En su primera infancia, Pepiño perdió a su madre camino de Alemania, a donde la llevó el hambre y las estrecheces en la casa familiar a causa de un marido enfermo y unos padres ancianos con los que no podía sacar adelante a la familia. Al desarraigo de toda emigración, al miedo a aquel mundo desconocido del norte europeo y a las exigencias de la sociedad alemana a una pobre aldeana gallega sin formación alguna se sumó el desconocimiento de un idioma endemoniado del que no comprendía absolutamente nada. Duros fueron los primeros momentos pero la fuerza y la necesidad de los que esperaban en casa a que llegaran los marcos fueron aún mayores acicates. Otras y otros emigrantes fueron capaces de constituirse en un colectivo de ayuda mutua, respetado y prestigiado por la capacidad de sufrimiento y la honestidad de sus trabajadores. Apenas había cumplido los 14 años y Pepiño ya estaba a bordo del autobús que lo llevaba a Colonia para sumar sus esfuerzos a los de la madre. Se integró en la colectividad española a través de grupos católicos de solidaridad y asistencia a migrantes, aprendió alemán, trabajó como mozo de almacén y encadenó empleos a medida que ganaba prestigio en el sector manufacturero.

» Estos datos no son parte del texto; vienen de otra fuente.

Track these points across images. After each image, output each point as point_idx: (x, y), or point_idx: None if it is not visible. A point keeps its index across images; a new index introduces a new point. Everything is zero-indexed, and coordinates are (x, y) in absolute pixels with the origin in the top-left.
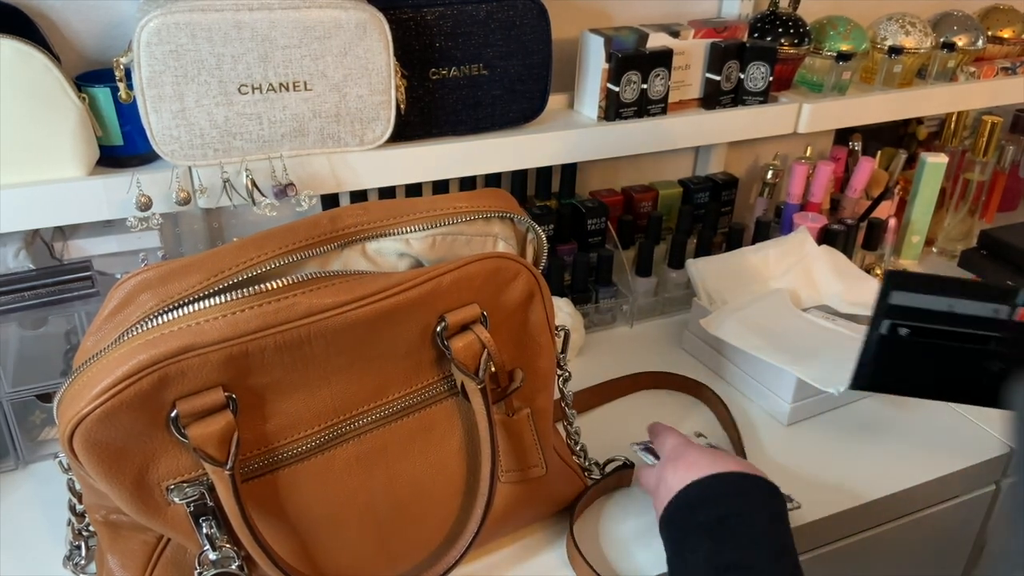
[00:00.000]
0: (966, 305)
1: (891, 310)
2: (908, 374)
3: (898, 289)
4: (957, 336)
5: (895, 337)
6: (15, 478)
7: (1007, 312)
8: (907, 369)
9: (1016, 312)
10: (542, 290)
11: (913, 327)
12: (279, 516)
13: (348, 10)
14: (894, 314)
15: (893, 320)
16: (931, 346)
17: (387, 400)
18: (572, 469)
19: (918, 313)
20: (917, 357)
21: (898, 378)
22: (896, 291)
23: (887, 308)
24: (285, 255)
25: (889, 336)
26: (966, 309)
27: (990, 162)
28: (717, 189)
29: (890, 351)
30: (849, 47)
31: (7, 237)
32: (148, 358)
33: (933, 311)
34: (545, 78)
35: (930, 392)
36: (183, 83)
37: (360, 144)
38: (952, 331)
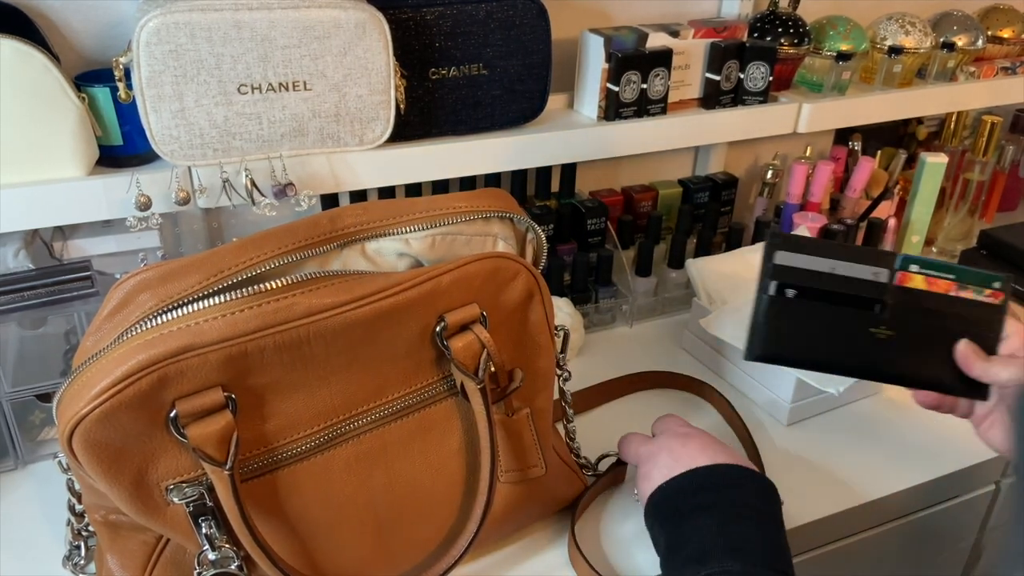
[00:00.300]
0: (847, 267)
1: (776, 271)
2: (800, 341)
3: (782, 249)
4: (843, 299)
5: (783, 299)
6: (14, 478)
7: (887, 275)
8: (798, 335)
9: (896, 276)
10: (542, 290)
11: (799, 288)
12: (278, 516)
13: (347, 10)
14: (780, 275)
15: (779, 281)
16: (819, 309)
17: (386, 400)
18: (572, 469)
19: (803, 274)
20: (806, 321)
21: (791, 346)
22: (780, 251)
23: (772, 269)
24: (284, 255)
25: (776, 297)
26: (848, 271)
27: (990, 162)
28: (717, 189)
29: (779, 314)
30: (849, 47)
31: (7, 237)
32: (147, 358)
33: (817, 272)
34: (545, 78)
35: (824, 363)
36: (182, 83)
37: (360, 144)
38: (837, 293)
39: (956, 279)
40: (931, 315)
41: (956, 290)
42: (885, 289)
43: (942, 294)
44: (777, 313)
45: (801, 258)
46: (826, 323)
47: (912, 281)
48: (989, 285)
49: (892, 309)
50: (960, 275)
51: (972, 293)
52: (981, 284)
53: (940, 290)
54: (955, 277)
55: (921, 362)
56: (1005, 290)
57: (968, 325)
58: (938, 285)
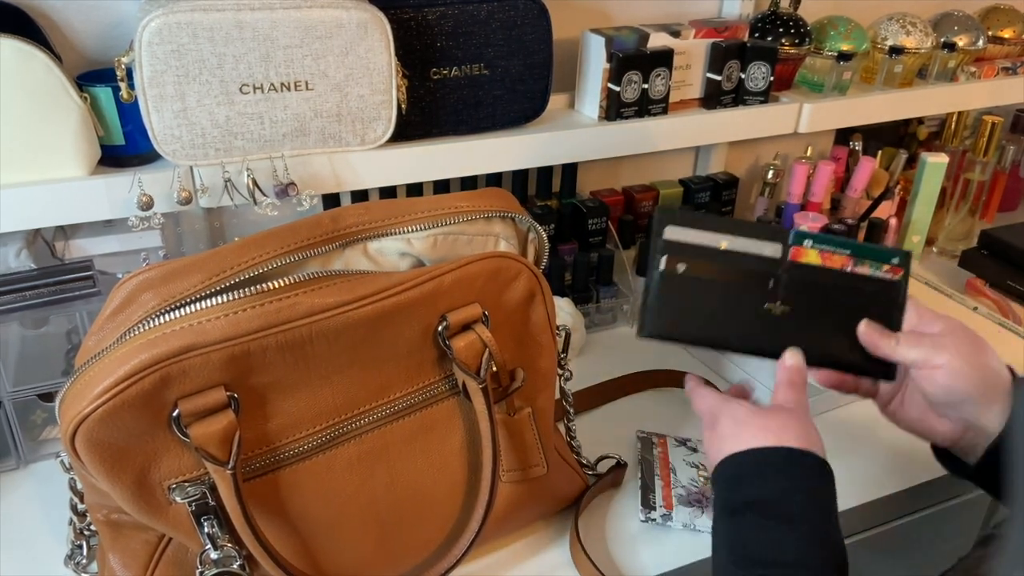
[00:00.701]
0: (740, 242)
1: (666, 246)
2: (693, 318)
3: (672, 224)
4: (735, 274)
5: (674, 274)
6: (16, 477)
7: (780, 250)
8: (691, 313)
9: (790, 251)
10: (543, 290)
11: (690, 263)
12: (281, 515)
13: (349, 10)
14: (670, 250)
15: (670, 256)
16: (711, 285)
17: (389, 399)
18: (573, 468)
19: (693, 249)
20: (699, 297)
21: (684, 323)
22: (670, 226)
23: (663, 245)
24: (287, 255)
25: (667, 273)
26: (740, 246)
27: (990, 162)
28: (718, 189)
29: (671, 291)
30: (850, 47)
31: (9, 237)
32: (150, 357)
33: (708, 247)
34: (546, 78)
35: (719, 340)
36: (185, 83)
37: (361, 144)
38: (731, 268)
39: (852, 254)
40: (827, 291)
41: (852, 265)
42: (779, 264)
43: (837, 269)
44: (669, 290)
45: (692, 233)
46: (719, 299)
47: (806, 256)
48: (888, 261)
49: (787, 285)
50: (856, 250)
51: (869, 269)
52: (879, 260)
53: (835, 265)
54: (851, 252)
55: (820, 339)
56: (904, 266)
57: (866, 301)
58: (833, 260)
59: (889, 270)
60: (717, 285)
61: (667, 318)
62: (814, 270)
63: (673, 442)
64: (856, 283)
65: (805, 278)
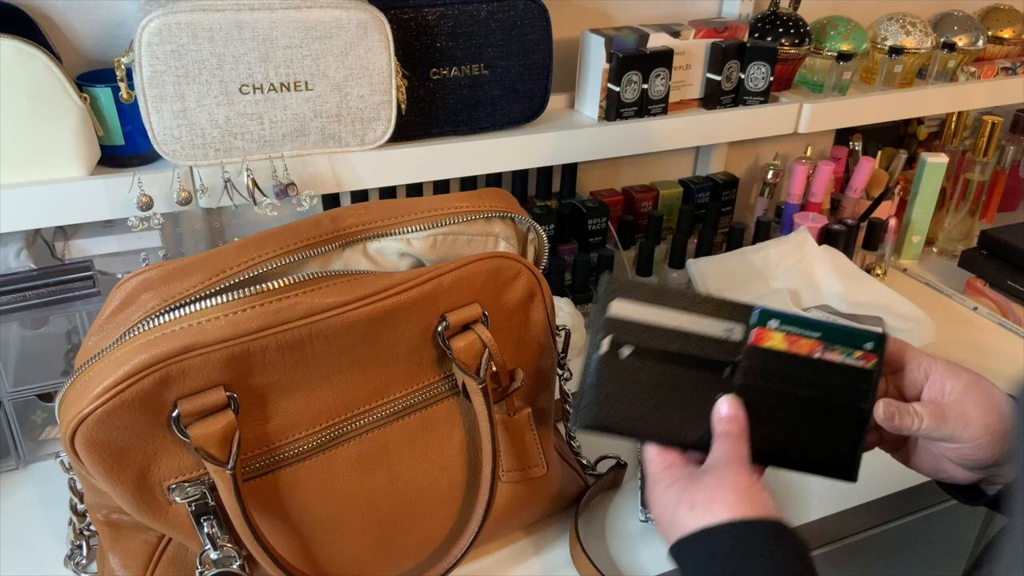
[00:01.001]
0: (695, 321)
1: (610, 324)
2: (636, 409)
3: (619, 297)
4: (688, 360)
5: (616, 358)
6: (16, 478)
7: (741, 332)
8: (635, 402)
9: (751, 333)
10: (543, 290)
11: (637, 345)
12: (280, 515)
13: (349, 10)
14: (615, 329)
15: (614, 336)
16: (659, 372)
17: (388, 400)
18: (573, 468)
19: (642, 329)
20: (644, 386)
21: (627, 414)
22: (618, 299)
23: (606, 322)
24: (286, 255)
25: (609, 356)
26: (695, 326)
27: (990, 162)
28: (717, 189)
29: (612, 377)
30: (849, 47)
31: (8, 237)
32: (149, 358)
33: (658, 327)
34: (546, 78)
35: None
36: (184, 83)
37: (361, 144)
38: (682, 354)
39: (822, 338)
40: (790, 381)
41: (822, 351)
42: (738, 349)
43: (804, 356)
44: (610, 375)
45: (640, 309)
46: (668, 389)
47: (770, 340)
48: (860, 346)
49: (746, 372)
50: (827, 333)
51: (840, 355)
52: (851, 344)
53: (803, 351)
54: (821, 336)
55: (778, 436)
56: (878, 351)
57: (833, 394)
58: (800, 345)
59: (862, 356)
60: (666, 371)
61: (607, 408)
62: (778, 357)
63: None
64: (824, 373)
65: (767, 366)
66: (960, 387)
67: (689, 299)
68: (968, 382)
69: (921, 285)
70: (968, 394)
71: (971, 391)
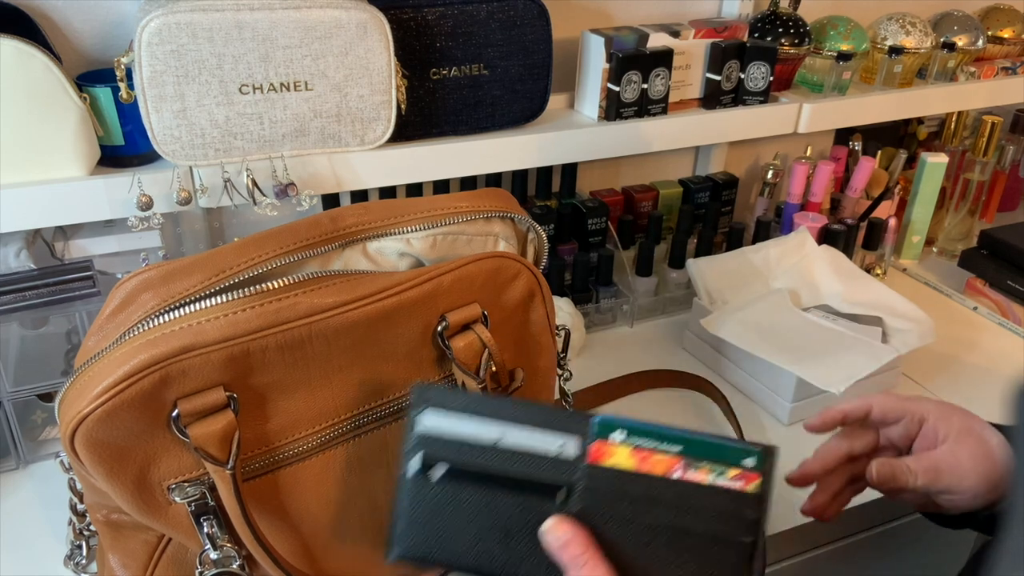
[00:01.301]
0: (522, 435)
1: (422, 440)
2: (457, 538)
3: (431, 408)
4: (514, 483)
5: (429, 480)
6: (16, 478)
7: (577, 448)
8: (455, 530)
9: (589, 449)
10: (543, 290)
11: (452, 467)
12: (280, 515)
13: (349, 10)
14: (427, 446)
15: (426, 454)
16: (479, 497)
17: (388, 399)
18: None
19: (458, 446)
20: (462, 513)
21: (446, 543)
22: (429, 411)
23: (416, 439)
24: (286, 255)
25: (421, 478)
26: (522, 441)
27: (990, 162)
28: (717, 189)
29: (426, 501)
30: (849, 47)
31: (8, 237)
32: (149, 357)
33: (478, 444)
34: (545, 78)
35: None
36: (184, 83)
37: (361, 144)
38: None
39: (683, 452)
40: (642, 507)
41: (683, 470)
42: (574, 467)
43: (659, 477)
44: (423, 499)
45: (456, 421)
46: (489, 516)
47: (614, 457)
48: (737, 463)
49: (584, 497)
50: (690, 447)
51: (708, 475)
52: (724, 461)
53: (657, 470)
54: (682, 450)
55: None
56: (761, 469)
57: (700, 523)
58: (654, 463)
59: (739, 476)
60: (487, 495)
61: (421, 536)
62: (624, 477)
63: None
64: (687, 498)
65: (611, 489)
66: (952, 433)
67: (514, 408)
68: (960, 428)
69: (921, 285)
70: (960, 442)
71: (963, 438)
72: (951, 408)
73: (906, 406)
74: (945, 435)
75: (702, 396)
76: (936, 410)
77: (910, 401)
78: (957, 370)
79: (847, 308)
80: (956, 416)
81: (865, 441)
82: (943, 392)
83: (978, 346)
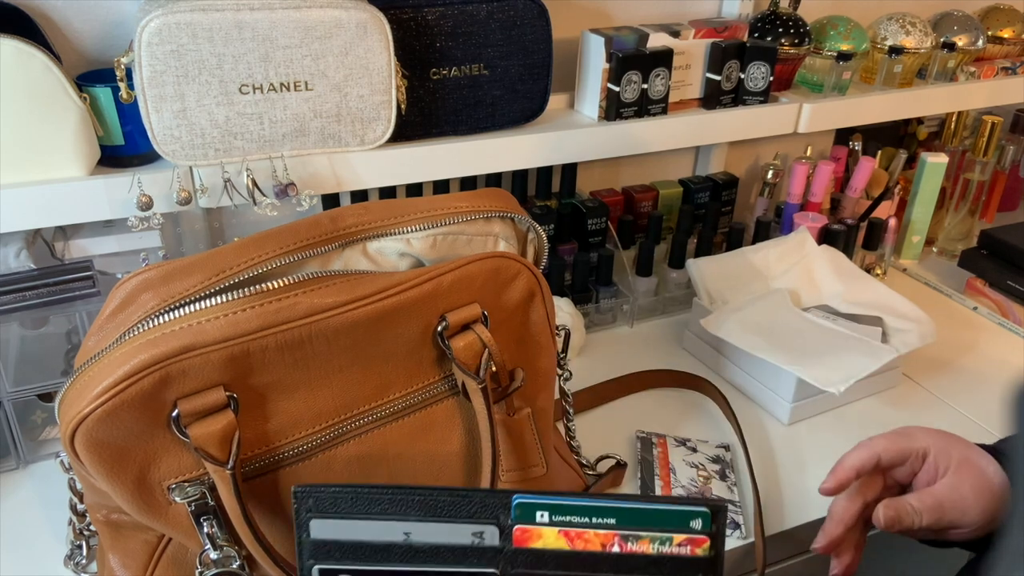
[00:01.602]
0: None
1: (318, 549)
2: None
3: (320, 516)
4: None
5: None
6: (16, 478)
7: (496, 535)
8: None
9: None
10: (543, 290)
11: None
12: (280, 515)
13: (349, 10)
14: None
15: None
16: None
17: (388, 399)
18: (573, 468)
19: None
20: None
21: None
22: (317, 519)
23: (311, 546)
24: (286, 255)
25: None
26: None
27: (990, 162)
28: (717, 189)
29: None
30: (849, 47)
31: (8, 237)
32: (149, 357)
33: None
34: (545, 78)
35: None
36: (184, 83)
37: (361, 144)
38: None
39: (618, 525)
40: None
41: (620, 543)
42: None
43: (597, 553)
44: None
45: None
46: None
47: (542, 539)
48: (683, 526)
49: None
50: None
51: (651, 544)
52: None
53: (593, 546)
54: (616, 522)
55: None
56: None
57: None
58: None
59: (685, 542)
60: None
61: None
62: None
63: (673, 442)
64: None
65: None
66: (952, 465)
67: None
68: (960, 460)
69: (921, 285)
70: (960, 474)
71: (963, 470)
72: (949, 439)
73: (909, 446)
74: (946, 468)
75: (702, 396)
76: (936, 443)
77: (911, 438)
78: (957, 370)
79: (847, 308)
80: (955, 448)
81: (875, 489)
82: (943, 392)
83: (978, 346)
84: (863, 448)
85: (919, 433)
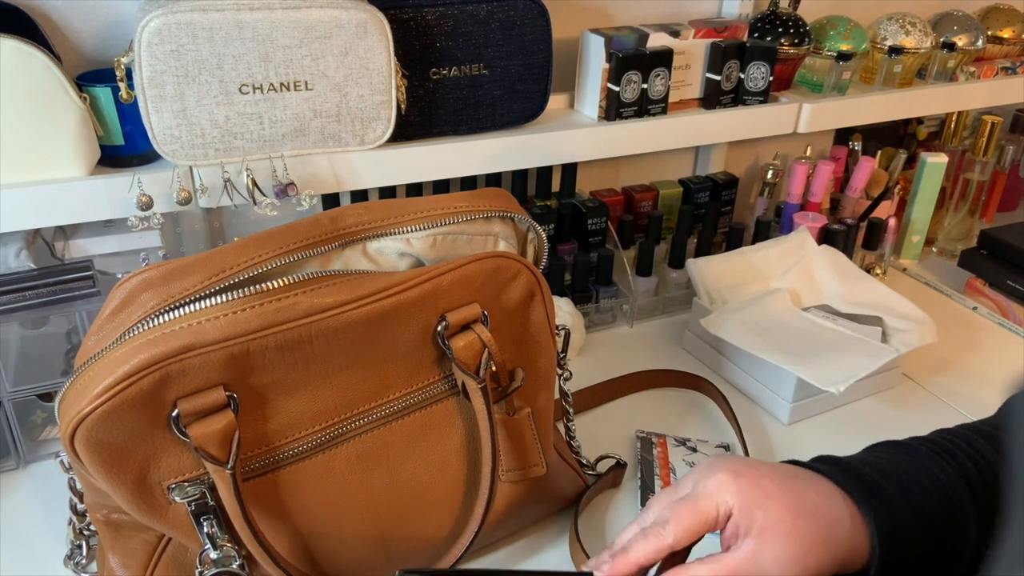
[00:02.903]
0: None
1: None
2: None
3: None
4: None
5: None
6: (16, 477)
7: None
8: None
9: None
10: (543, 289)
11: None
12: (280, 515)
13: (349, 10)
14: None
15: None
16: None
17: (388, 399)
18: (573, 468)
19: None
20: None
21: None
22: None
23: None
24: (286, 255)
25: None
26: None
27: (990, 162)
28: (717, 189)
29: None
30: (849, 47)
31: (8, 237)
32: (149, 357)
33: None
34: (545, 78)
35: None
36: (184, 83)
37: (361, 144)
38: None
39: None
40: None
41: None
42: None
43: None
44: None
45: None
46: None
47: None
48: None
49: None
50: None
51: None
52: None
53: None
54: None
55: None
56: None
57: None
58: None
59: None
60: None
61: None
62: None
63: (673, 442)
64: None
65: None
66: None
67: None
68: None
69: (921, 285)
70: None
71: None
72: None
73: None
74: (747, 531)
75: (702, 396)
76: (742, 504)
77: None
78: (957, 370)
79: (847, 308)
80: (764, 509)
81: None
82: (943, 392)
83: (978, 346)
84: (652, 540)
85: (725, 492)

Estamos en el siglo XXI, España ha dejado de ser país de origen de emigrantes y se ha convertido en receptor por su riqueza. Nos dice el Banco de España que necesitamos casi 25 millones de inmigrantes en 2053 para que podamos mantener nuestro estado del bienestar. Y todavía hay quien se atreve a despreciar a quienes vienen en busca de una vida mejor, huyendo de la miseria, las guerras o la persecución. Que le pregunten a Pepiño, Antonio, Miluco y tantos y tantas que han construido una vida en España de riqueza y prosperidad gracias a la emigración de sus padres y madres. Lo dice la filósofa y sabia Adela Cortina, que la xenofobia no es odio al emigrante ni el racismo rechazo al diferente, todo es “aporofobia” (odio al pobre). No podemos soportar la pobreza de los otros y no queremos asumir que este país salió de la miseria hace apenas unos lustros. A la hora de votar, conviene recordar.
Nota: Miluco fue a la universidad y hoy es taxista con licencia y coche propios, que heredó de su padre emigrante. Pepiño es propietario de un restaurante en Vigo con mucha fama y su hijo estudió carrera en Alemania. Antonio formó su propia familia y actualmente trabaja para el ayuntamiento de su pueblo como asistente en atención a personas de la Tercera Edad. Huyeron de una vida miserable gracias al sacrificio de sus padres y madres.